Extended Data Fig. 7: Autophagy initiation hubs are conserved in human cells.

a, U2OS cells were grown in nutrient-rich medium. mCherry–p62 condensates were photobleached and recovery of the signal was followed. A representative image is shown from one out of three biological replicates. The white arrowhead indicates the photobleached area. Scale bar: 1 µm. Quantification: recovery of the mCherry signal. Data are mean values ± SEM (n = 28 structures across three biological replicates). b, U2OS wild-type cells stably expressing mito-mKeima and FRB-FIS^93-152 and FKBP–GFP-ULK1 were grown in nutrient-rich medium and treated with Bafilomycin A1 (Baf) and rapalog as indicated. Gating for GFP-expressing cells was performed. The mito-mKeima ratio of lysosomal mitochondria (561 nm) to cytosolic mitochondria (488 nm) was analysed by flow cytometry and is shown as a ratio normalized to the Baf treatment. Data are mean values (n > 50,000 cells per condition and replicate, two biological replicates). Circles: mean values of each replicate, bars: mean. c, Further examples of Fig. 7f. Quantification: peak-to-peak signal distance in a box plot.
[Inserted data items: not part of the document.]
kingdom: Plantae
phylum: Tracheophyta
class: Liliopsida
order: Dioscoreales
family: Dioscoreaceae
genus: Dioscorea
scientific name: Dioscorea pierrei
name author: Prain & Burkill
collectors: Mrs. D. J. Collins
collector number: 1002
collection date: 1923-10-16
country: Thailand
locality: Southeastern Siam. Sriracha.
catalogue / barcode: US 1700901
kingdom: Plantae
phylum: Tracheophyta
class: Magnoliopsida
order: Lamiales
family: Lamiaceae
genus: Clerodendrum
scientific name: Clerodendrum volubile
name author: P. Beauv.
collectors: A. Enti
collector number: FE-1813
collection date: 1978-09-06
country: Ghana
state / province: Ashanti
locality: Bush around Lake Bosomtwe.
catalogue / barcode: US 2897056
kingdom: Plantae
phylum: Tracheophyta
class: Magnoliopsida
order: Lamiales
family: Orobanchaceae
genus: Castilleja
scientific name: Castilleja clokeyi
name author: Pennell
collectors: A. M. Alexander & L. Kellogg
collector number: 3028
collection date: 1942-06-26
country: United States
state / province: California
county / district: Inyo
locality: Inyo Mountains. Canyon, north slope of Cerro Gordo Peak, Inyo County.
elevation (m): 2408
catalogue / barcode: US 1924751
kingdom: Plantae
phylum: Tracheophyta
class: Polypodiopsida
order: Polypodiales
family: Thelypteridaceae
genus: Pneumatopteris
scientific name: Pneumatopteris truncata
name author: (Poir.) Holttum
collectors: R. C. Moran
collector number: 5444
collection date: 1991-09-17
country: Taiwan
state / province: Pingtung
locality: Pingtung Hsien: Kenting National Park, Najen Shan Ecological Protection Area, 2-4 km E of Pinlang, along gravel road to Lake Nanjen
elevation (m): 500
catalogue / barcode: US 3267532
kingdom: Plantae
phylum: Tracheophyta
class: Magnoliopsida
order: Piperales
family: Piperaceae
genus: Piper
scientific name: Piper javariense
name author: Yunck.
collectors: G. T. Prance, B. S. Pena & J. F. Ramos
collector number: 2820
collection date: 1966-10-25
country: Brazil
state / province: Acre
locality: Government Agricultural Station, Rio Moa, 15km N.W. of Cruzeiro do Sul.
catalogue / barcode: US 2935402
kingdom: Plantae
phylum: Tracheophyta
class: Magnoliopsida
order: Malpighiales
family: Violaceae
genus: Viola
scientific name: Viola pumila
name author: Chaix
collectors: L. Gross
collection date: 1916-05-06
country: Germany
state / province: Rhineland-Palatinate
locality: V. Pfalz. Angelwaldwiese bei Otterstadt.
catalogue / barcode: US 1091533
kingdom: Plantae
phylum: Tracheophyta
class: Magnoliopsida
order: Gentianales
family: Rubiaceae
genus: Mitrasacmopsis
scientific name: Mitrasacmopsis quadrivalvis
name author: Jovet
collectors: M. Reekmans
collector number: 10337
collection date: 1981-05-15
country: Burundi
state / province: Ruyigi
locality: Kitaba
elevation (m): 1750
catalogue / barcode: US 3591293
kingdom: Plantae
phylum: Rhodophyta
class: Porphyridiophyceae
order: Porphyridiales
Horizontal lines: median, box: 25th to 75th percentiles, whiskers: expand to 5th and 95th percentiles, outliers: black dots (n = 47 plot profiles across three biological replicates). Statistical analysis: one-way ANOVA followed by Sidak’s multiple comparison test. P values: p62-FIP200:p62-ER P < 0.0001, FIP200-ER:p62-ER P < 0.0001. d, Zoomed in 3D reconstruction of Fig. 7f. The 3D surface of BFP–Sec61β (blue), FKBP–GFP-FIP200 (green) and mCherry–p62 (magenta) was rendered with the IMARIS software using the machine learning tool for surface segmentation. A z-stack of 0.125 µm was taken to define the borders in z. e, U2OS cells stably expressing FRB-FIS1^93-152 and transfected with 2xFKBP-GFP-ULK1 were cultured in nutrient-rich medium and stained with MitoTracker DeepRed. Tethering of 2xFKBP-GFP-ULK1 to FRB-FIS^93-152 was induced by adding rapalog for 2 h. Mitochondria-associated 2xFKBP-GFP-ULK1 clusters were photobleached, and the recovery of the signal was monitored. Scale bar: 1 µm. Quantification: recovery of the GFP signal. Data are mean ± SEM (n = 28 structures across three biological replicates). White arrowheads indicate the photobleached cluster. The quantification and the representative image are the same as shown in Fig. 8b. Source numerical data are available in source data, not significant (n.s.), arbitrary units (a.u.).